Даша и Мария Васильевна приспособились работать на кустаря — платочника. Этот отчаянный человек ездил со своим товаром по окрестным селам, меняя платки на продукты. Работа была несложная: набивать цветной узор на нарезанные куски ткани. И это можно было делать дома, одновременно присматривая за малышом. Мария Васильевна, в молодости недурно рисовавшая, стала даже изготовлять трафареты. Это давало больше денег, а деньги были ох как нужны. К двадцать первому году яйцо стоило 600 рублей штука, молоко — полторы тысячи бутылка.

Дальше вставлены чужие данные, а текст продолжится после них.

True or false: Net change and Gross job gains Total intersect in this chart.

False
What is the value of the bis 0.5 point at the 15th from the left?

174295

Иван Александрович оказался в идиотском положении: женщинам приходилось его содержать! Раньше хоть буржуев гоняли на трудповинность: то снег разгребать, то кирпичи носить, и он отдувался за всю семью. С брезгливой усмешкой, в запачканном летнем пальто, с неистребимой барской осанкой он грузил какие-то телеги, скалывал ломом лед с мостовой — и к вечеру возвращался домой пошатываясь, но зная, что сейчас захлопочут, будут жалеть и поить горячим. Теперь от него с трудповинностями отвязались, и он с ужасом понял, что как жить дальше — не представляет себе совершенно. Он знал, что невестке и в голову не придет попрекать его куском, что так и так — он глава семьи, и в конце концов это он ворует и рубит дрова, и вообще делает всю мужскую работу. Кроме одной: добычи еды.

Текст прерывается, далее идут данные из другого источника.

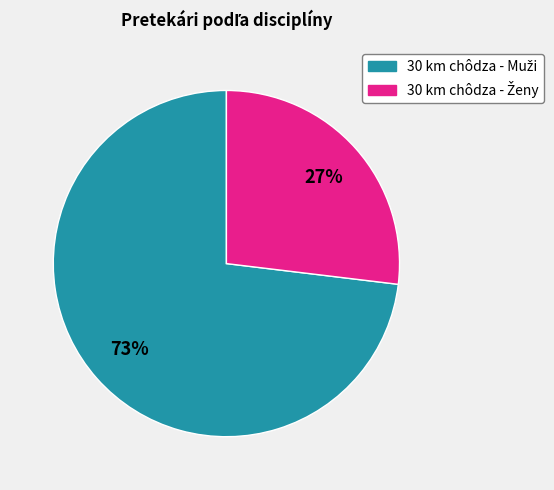

To the nearest percent, what is the difference between the largest and smallest slice percentages?

46%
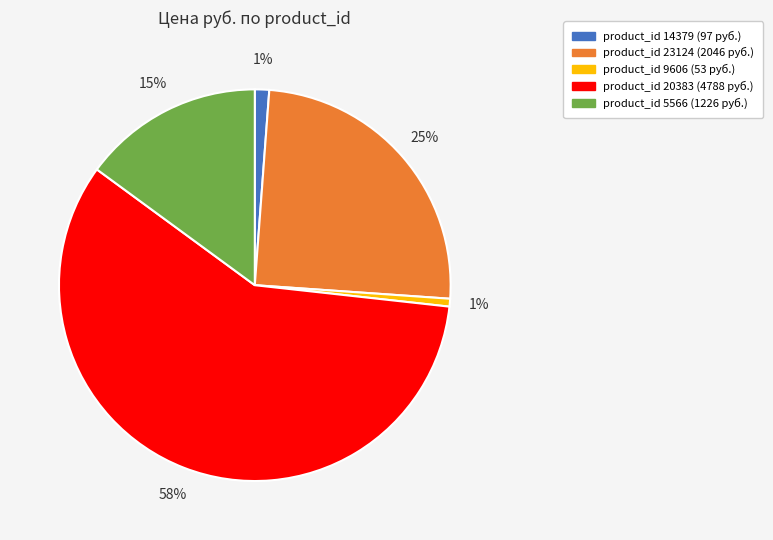

Is there any slice that represents more than half of the pie?

Yes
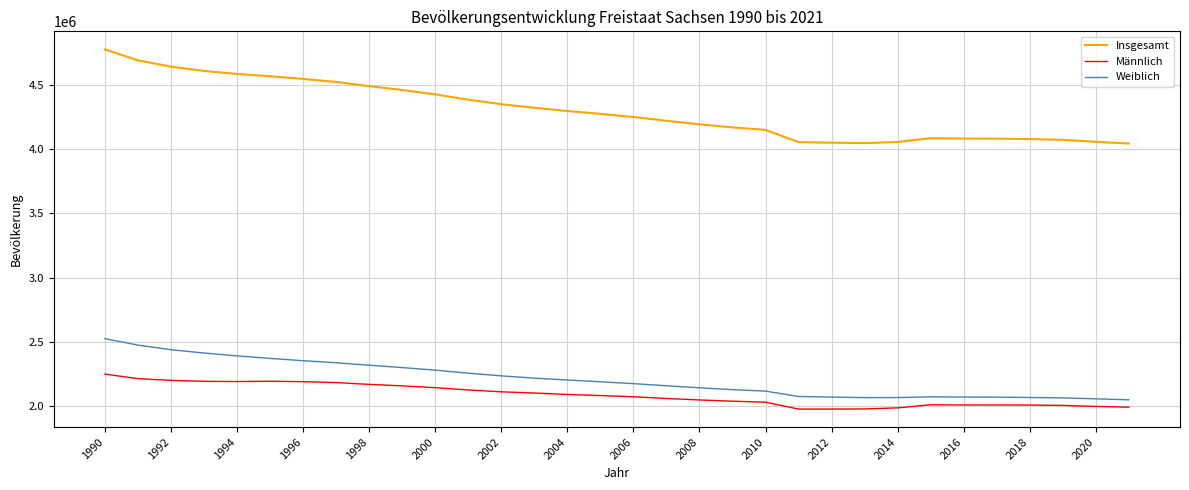

Which series has the widest spread of values?

Insgesamt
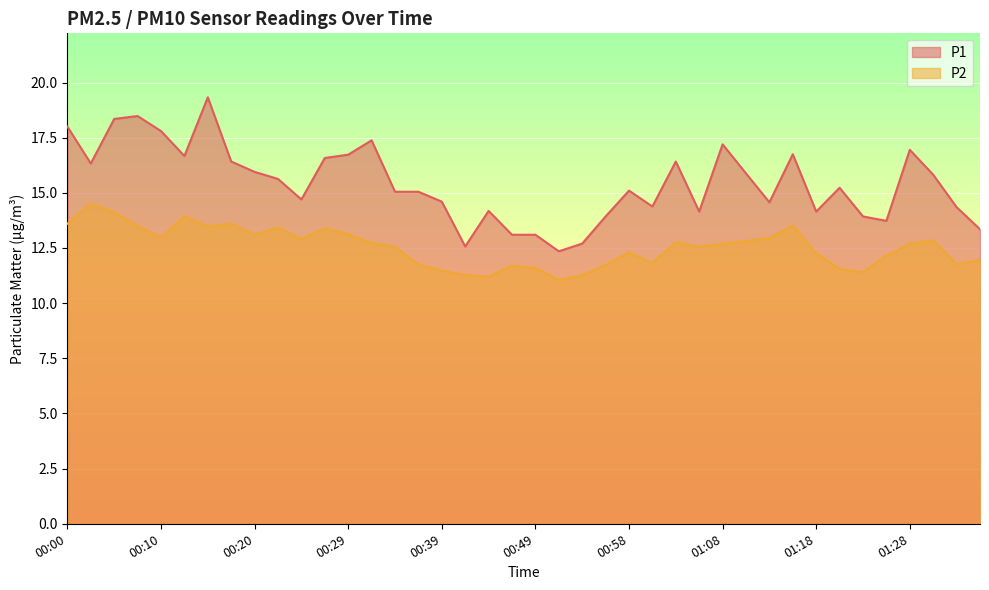

True or false: P1 has a value of 11.3 at 00:27.

False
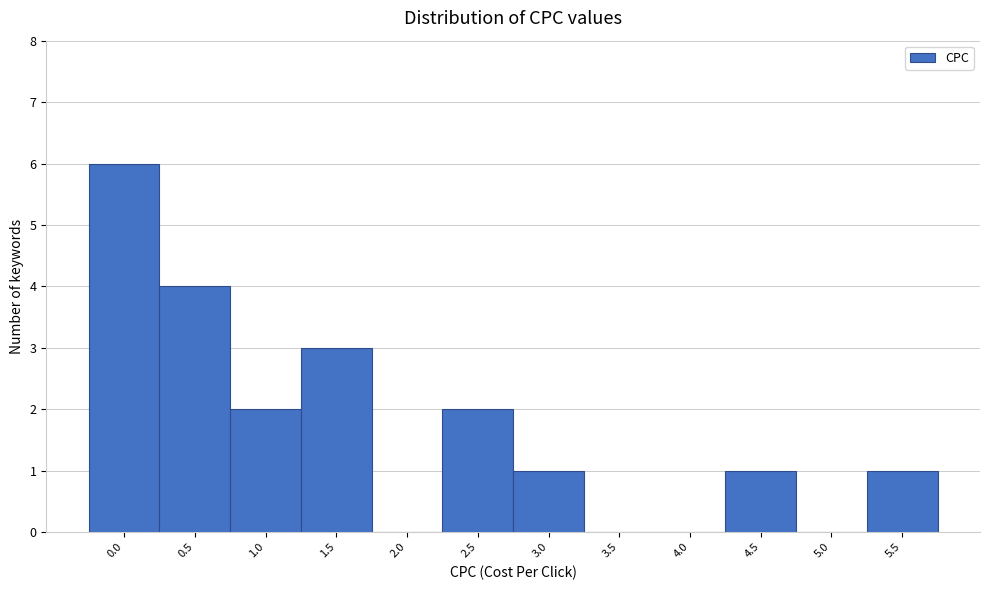

Reading right to left, what are all the values shown in this chart?

5.5=1	5.0=0	4.5=1	4.0=0	3.5=0	3.0=1	2.5=2	2.0=0	1.5=3	1.0=2	0.5=4	0.0=6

В один прекрасный день на Привозе появился странный человек со странным товаром. Одессе двадцатых годов к необычным продавцам было не привыкать. Кроме нормальных торговок рыбой и курями, стоившими теперь миллионы, были замшелые старушки, меняющие десятилетней давности пасхальные открытки и прочую мишуру на щепотку соли. Были кокаинщики, шепотом предлагающие понюшечку. И звонкие мальчишки-папиросники из беспризорников. И темные личности, шнырявшие по рядам с одной и той же — из недели в неделю — перекинутой через руку парой брюк. Да кого только не было. Но на высокого старика в пенсне и в видавшем виды пальтишке все-таки обратили внимание, до того это был очевидный барин. С отсутствующим видом он разложил чемодан и выстроил на нем рядок деревянных корабликов с тряпичными парусами. После чего достал маленький томик в синем переплете и стоя погрузился в чтение. Разумеется, он ничего не продал ни на этот день, ни на следующий. Торговкам уж надоело над ним подшучивать, поскольку он никому не отвечал ни слова, только высокомерно поджимал губы. На третий день Бог, которого отменили, все же послал базару развлечение.